REQUIRED WORK :: Although the entries hold pictures, only their words are printed back, exactly as given.

SOURCE INFORMATION ::
▬▬▬

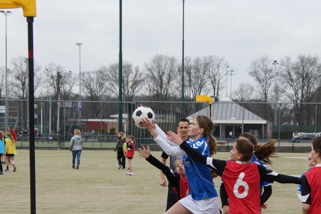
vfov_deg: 10.1
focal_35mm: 136
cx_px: 205
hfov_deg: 15.1
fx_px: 1211
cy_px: 149
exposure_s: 1/1000
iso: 400
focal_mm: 55
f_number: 6.3
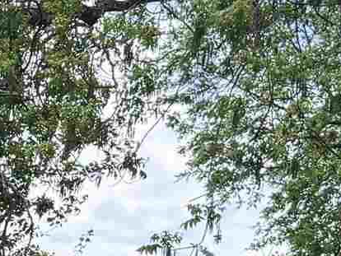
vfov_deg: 8.1
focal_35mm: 178
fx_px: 1754
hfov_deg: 10.5
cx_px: -268
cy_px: 460
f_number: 1.78
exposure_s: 1/2232
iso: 100
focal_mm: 6.76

▬▬▬

SOLVED EXERCISE ::
vfov_deg: 10.1
focal_35mm: 136
cx_px: 205
hfov_deg: 15.1
fx_px: 1211
cy_px: 149
exposure_s: 1/1000
iso: 400
focal_mm: 55
f_number: 6.3
vfov_deg: 8.1
focal_35mm: 178
fx_px: 1754
hfov_deg: 10.5
cx_px: -268
cy_px: 460
f_number: 1.78
exposure_s: 1/2232
iso: 100
focal_mm: 6.76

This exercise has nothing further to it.